Dataset entries:

____________________

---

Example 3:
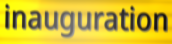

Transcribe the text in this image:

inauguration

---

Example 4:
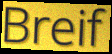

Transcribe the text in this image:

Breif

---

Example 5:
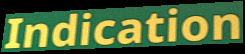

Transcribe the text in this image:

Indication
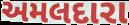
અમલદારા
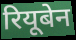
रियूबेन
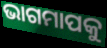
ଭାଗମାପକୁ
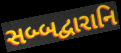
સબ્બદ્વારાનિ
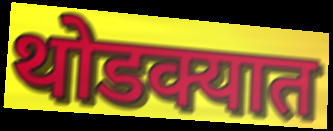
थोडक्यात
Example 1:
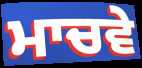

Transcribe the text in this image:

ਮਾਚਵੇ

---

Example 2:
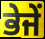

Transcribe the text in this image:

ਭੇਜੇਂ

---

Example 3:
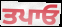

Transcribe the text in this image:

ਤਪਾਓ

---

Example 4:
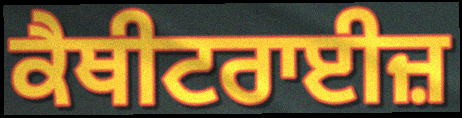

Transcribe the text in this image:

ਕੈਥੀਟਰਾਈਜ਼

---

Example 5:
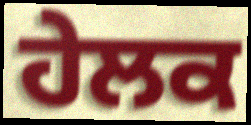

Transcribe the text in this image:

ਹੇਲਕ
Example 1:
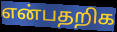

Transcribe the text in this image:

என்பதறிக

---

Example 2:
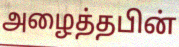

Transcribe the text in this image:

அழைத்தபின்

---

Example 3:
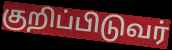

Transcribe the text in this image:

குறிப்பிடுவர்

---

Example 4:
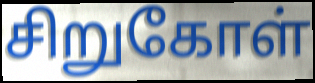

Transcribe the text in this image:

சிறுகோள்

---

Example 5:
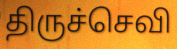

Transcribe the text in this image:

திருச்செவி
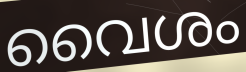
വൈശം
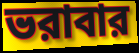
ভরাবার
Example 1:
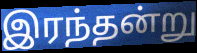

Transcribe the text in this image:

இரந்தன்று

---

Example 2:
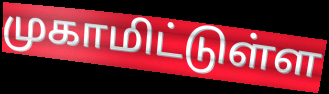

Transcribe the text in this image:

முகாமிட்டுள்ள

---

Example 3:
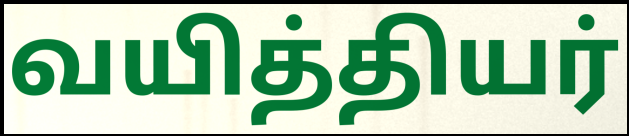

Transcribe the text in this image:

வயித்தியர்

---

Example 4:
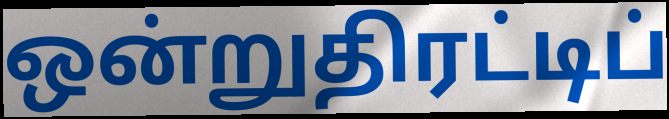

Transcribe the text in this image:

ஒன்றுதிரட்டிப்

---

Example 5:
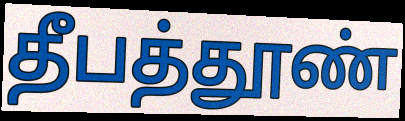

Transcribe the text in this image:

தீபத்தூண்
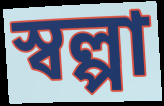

____________________

> Your goal
Make a word-for-word copy of the entries, without any pictures.

> Solution for this task
---

Example 3:

Transcribe the text in this image:

inauguration

---

Example 4:

Transcribe the text in this image:

Breif

---

Example 5:

Transcribe the text in this image:

Indication
અમલદારા
रियूबेन
ଭାଗମାପକୁ
સબ્બદ્વારાનિ
थोडक्यात
Example 1:

Transcribe the text in this image:

ਮਾਚਵੇ

---

Example 2:

Transcribe the text in this image:

ਭੇਜੇਂ

---

Example 3:

Transcribe the text in this image:

ਤਪਾਓ

---

Example 4:

Transcribe the text in this image:

ਕੈਥੀਟਰਾਈਜ਼

---

Example 5:

Transcribe the text in this image:

ਹੇਲਕ
Example 1:

Transcribe the text in this image:

என்பதறிக

---

Example 2:

Transcribe the text in this image:

அழைத்தபின்

---

Example 3:

Transcribe the text in this image:

குறிப்பிடுவர்

---

Example 4:

Transcribe the text in this image:

சிறுகோள்

---

Example 5:

Transcribe the text in this image:

திருச்செவி
വൈശം
ভরাবার
Example 1:

Transcribe the text in this image:

இரந்தன்று

---

Example 2:

Transcribe the text in this image:

முகாமிட்டுள்ள

---

Example 3:

Transcribe the text in this image:

வயித்தியர்

---

Example 4:

Transcribe the text in this image:

ஒன்றுதிரட்டிப்

---

Example 5:

Transcribe the text in this image:

தீபத்தூண்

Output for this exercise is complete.